On March 12, 2003, Hamasaki re-recorded the song for her 2003 concept compilation album A Ballads. In a special commentary for the album hosted by Avex Trax, "Who..." was voted by her fans as the most requested song for the inclusion towards the album. The re-composed and re-arranged version for A Ballads featured a more "drifter" and "harder punch" than the original, but Hamasaki "expressed a desire to make the song warmer than the original version." By her request, the album's arranger CMJK created a more "majestic" and "dramatic" version that appeared as the final cut. Then on September 10, 2008, Hamasaki re-recorded the track and released it in part of her fifth greatest hits album A Complete: All Singles. Like its inclusion on A Best, it was the only non-album single on the album but was promoted in Japan in conjunction with the promotion of the greatest hits. A Chinese version was recorded for the Hong Kong, Chinese, and Taiwanese editions of the compilation.

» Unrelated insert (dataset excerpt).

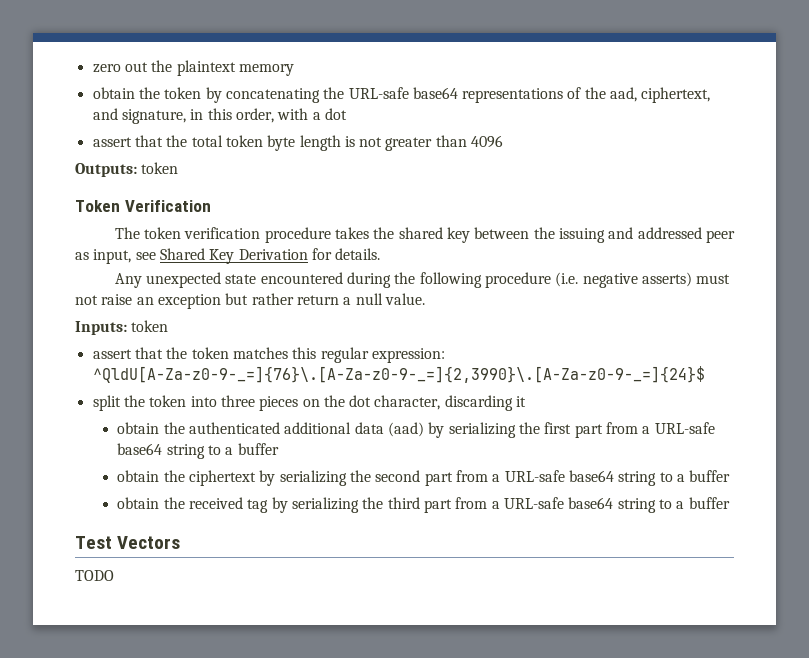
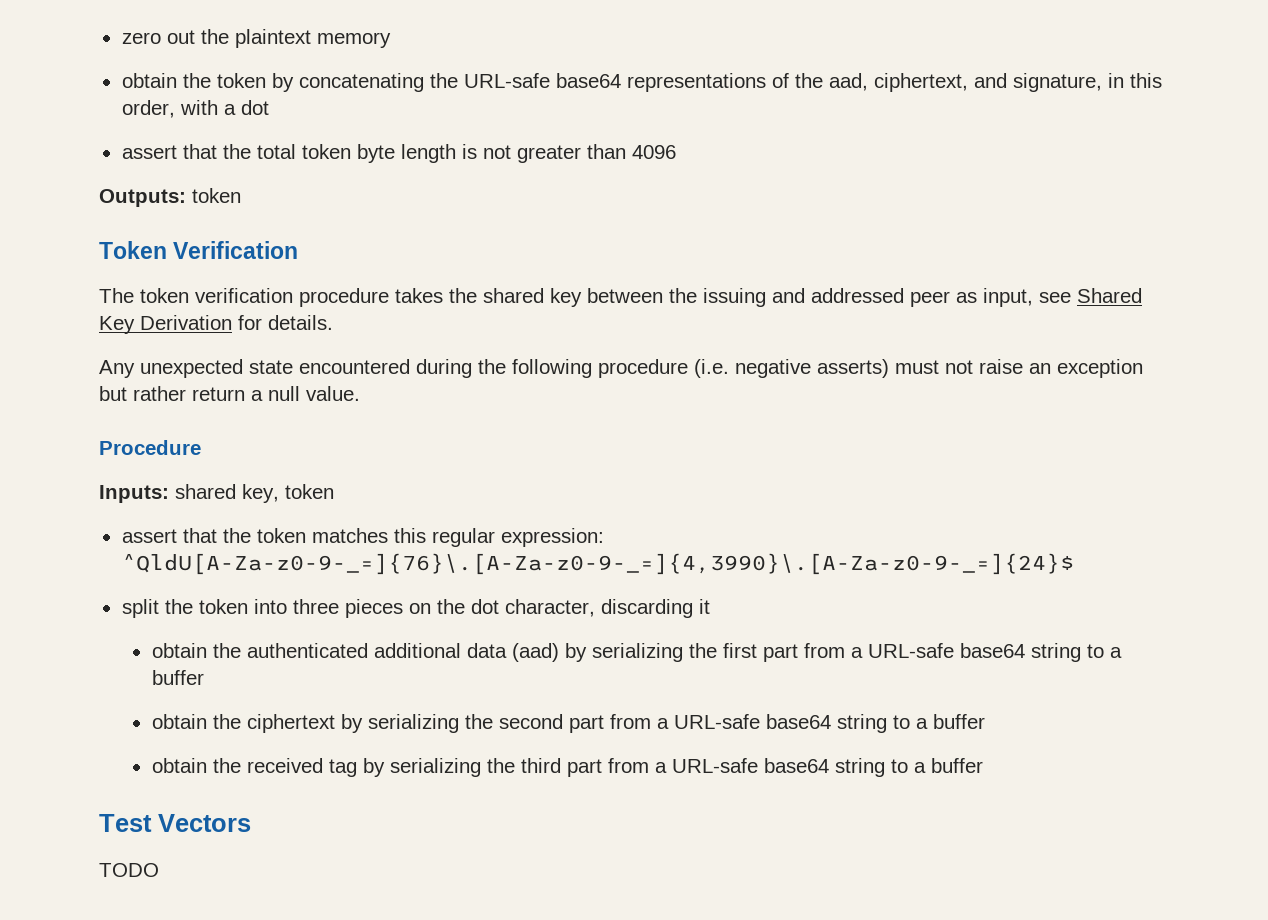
(425, 299) none -> [99,440,201,455] // Procedure
(127, 328) none -> [175,484,279,503] shared key,
[92,366,705,383] ^QldU[A-Za-z0-9-_=]{76}\.[A-Za-z0-9-_=]{2,3990}\.[A-Za-z0-9-_=]{24}$ -> [121,553,1074,575] ^QldU[A-Za-z0-9-_=]{76}\.[A-Za-z0-9-_=]{4,3990}\.[A-Za-z0-9-_=]{24}$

==Reception and promotion==
Commercially, "Who..." was a success in Japan. The 2008 version from A Complete: All Singles debuted at number 49 on the Billboard Adult Alternative Songs chart in Japan, and stayed there for a sole week. In a similar run, it debuted at number 19 on the RIAJ Monthly Ringtone charts in the same region, one of Hamasaki's fewer tracks to ever enter in that record chart; the song stayed there for a sole month. It was certified Platinum by the Recording Industry Association of Japan (RIAJ) for digital sales of 250,000 units. "Who..." has been heavily promoted on compilation albums conducted by Hamasaki. It has been included on five of Hamasaki's remix albums, including Ayu-mi-x II Version Acoustic Orchestra and Ayu-mi-x II Version Non-Stop Mega Mix (2000). The song has been included on several concert tours by Hamasaki, including part one and part two of her 2000 concert tour, her 2002 Stadium tour, and her 2008–2009 Premium Countdown concert.

==Personnel==
Credits adapted from the CD liner notes of Loveppears:

- Recording
- Recorded at Prime Sound Studio, Studio Sound Dali, Onkio Haus, Tokyo, Japan in 1999.

- Credits
- Ayumi Hamasaki – vocals, songwriting, background vocals
- Max Matsuura – production
- Kazuhito Kikuchi – composing, arranging
- Naoto Suzuki – sound producing, arranging, keyboards, synthesizers
- Naoki Hayashibe – acoustic guitar
- Shigeo Miyamoto – mastering
- Takahiro Iida – programming
- Dave Way – mixing

==Charts==

===Weekly charts===

| Chart (2008) | Peak position |
|---|---|
| Japan Adult Alternative Songs Chart (Billboard) | 49 |

===Monthly chart===

| Chart (2008) | Peak position |
|---|---|
| Japan Monthly Ringtones (RIAJ) | 19 |

==Certifications==

| Region | Certification | Certified units/sales |
| Japan (RIAJ) Digital single | Platinum | 250,000^{*} |
^{*} Sales figures based on certification alone.